Could this simple logic be wrong? Let's take a closer look at the article.

An analysis published Tuesday of data from 23 epidemiological studies found...
So the research is actually a metastudy, that means the authors looks at a collection of other studies, instead of doing their own work. Sounds kinda lazy, but presumably more studies means more data means more reliable conclusions. So what did they find?
... no connection between cellphone use and the development of cancerous or benign tumors.
What? So what's the stink about? Read on:
But when eight of the studies that were conducted with the most scientific rigor were analyzed, cellphone users were shown to have a 10% to 30% increased risk of tumors.

Wait. What? The authors just eliminated 15 of the studies? Are you allowed to do that? The statisticians have a clear answer to this question: no, unless you have compelling reasons to discount some of your data. What do the authors say?

"The other group of 15 studies were not as high-quality," said study coauthor Joel M. Moskowitz, director of the UC Berkeley Center for Family and Community Health. "They either found no association or a negative association or a protective effect -- which I don't think anyone would have predicted."
Is that it? Data was discounted because it "either found no association or a protective factor"? Is this a joke? I think Bernie Madoff argued this way too: "I always make money on the stock market, except when I don't".

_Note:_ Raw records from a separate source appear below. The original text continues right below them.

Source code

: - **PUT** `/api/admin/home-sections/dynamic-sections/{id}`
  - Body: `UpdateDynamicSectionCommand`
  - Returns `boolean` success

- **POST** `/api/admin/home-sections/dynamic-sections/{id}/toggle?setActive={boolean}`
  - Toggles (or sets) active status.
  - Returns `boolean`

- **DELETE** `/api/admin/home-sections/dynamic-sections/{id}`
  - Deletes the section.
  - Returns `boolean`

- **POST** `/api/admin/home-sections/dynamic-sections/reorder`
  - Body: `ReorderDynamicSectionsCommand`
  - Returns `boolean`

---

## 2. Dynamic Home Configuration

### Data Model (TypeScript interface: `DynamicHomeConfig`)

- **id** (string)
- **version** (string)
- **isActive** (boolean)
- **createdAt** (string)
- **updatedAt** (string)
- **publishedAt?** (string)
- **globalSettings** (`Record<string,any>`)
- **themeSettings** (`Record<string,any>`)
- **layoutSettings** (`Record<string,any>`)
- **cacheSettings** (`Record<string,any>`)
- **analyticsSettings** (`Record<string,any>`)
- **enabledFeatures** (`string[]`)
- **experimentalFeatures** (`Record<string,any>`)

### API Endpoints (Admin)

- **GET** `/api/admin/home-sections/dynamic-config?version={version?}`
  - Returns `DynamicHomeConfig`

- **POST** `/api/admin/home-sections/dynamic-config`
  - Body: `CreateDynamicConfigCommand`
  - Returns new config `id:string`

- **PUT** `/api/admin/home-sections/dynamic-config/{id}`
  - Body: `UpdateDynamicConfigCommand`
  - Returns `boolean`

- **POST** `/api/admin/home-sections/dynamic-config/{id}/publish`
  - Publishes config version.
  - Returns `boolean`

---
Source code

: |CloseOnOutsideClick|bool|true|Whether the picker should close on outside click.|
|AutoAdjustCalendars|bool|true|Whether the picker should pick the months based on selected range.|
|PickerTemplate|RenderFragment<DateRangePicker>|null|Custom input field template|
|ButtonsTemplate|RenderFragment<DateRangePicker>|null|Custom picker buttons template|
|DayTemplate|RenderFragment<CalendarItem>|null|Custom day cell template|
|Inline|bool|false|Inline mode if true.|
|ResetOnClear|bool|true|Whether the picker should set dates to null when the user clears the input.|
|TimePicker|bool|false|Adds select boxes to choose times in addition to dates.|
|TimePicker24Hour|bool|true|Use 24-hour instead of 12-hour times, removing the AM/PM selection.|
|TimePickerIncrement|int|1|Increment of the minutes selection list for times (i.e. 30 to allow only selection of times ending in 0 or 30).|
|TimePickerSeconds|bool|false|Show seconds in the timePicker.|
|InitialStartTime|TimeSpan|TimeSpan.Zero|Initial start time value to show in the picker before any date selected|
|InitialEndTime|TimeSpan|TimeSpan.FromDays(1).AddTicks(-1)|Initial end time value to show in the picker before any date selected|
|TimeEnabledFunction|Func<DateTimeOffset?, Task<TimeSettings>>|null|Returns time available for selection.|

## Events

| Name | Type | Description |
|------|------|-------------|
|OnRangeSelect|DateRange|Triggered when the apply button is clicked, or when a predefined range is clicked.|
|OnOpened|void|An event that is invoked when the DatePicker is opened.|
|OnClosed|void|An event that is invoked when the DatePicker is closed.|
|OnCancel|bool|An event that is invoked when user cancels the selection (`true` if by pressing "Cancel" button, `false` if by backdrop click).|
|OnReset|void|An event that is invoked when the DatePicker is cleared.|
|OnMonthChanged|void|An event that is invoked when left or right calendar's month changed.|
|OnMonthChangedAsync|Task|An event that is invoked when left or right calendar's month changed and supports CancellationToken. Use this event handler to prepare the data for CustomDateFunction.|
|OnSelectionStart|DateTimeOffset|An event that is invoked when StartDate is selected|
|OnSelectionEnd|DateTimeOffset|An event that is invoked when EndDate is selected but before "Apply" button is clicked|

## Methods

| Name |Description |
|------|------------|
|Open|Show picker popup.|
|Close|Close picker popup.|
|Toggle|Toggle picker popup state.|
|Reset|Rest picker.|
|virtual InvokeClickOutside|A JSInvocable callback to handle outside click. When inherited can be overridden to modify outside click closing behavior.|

Maybe its not quite as bad as it sounds; the article goes on to say that the eight damning studies were singled out because "the researchers were not told which people had tumors and the studies were not supported with mobile phone industry funding." Fair enough. But then the other shoe drops:

However, seven of those eight studies were conducted by a single researcher, Dr. Lennart Hardell, an oncologist in Sweden.

Lennart Hardell?, the Lennart Hardell? You can read about Dr. Hardell in another post on this blog. But for your convenience, Hardell is a professor of oncology for University Hospital in Orebro, Sweden, and a vociferous member of the dangerously flawed Interphone study. He is also the principle author of Secret Ties to Industry and Conflicting Interests in Cancer Research. Can we really trust researchers who write hysterical books about how industry is trying to give us all cancer? How "fair and balanced" can he possibly be?

There is a lot of crappy research out there. It is the responsibility of good scientists to filter this out, not help propagate it. This nonsense must stop or we are in real danger of repeating the power lines-cause-cancer fiasco of the 90s.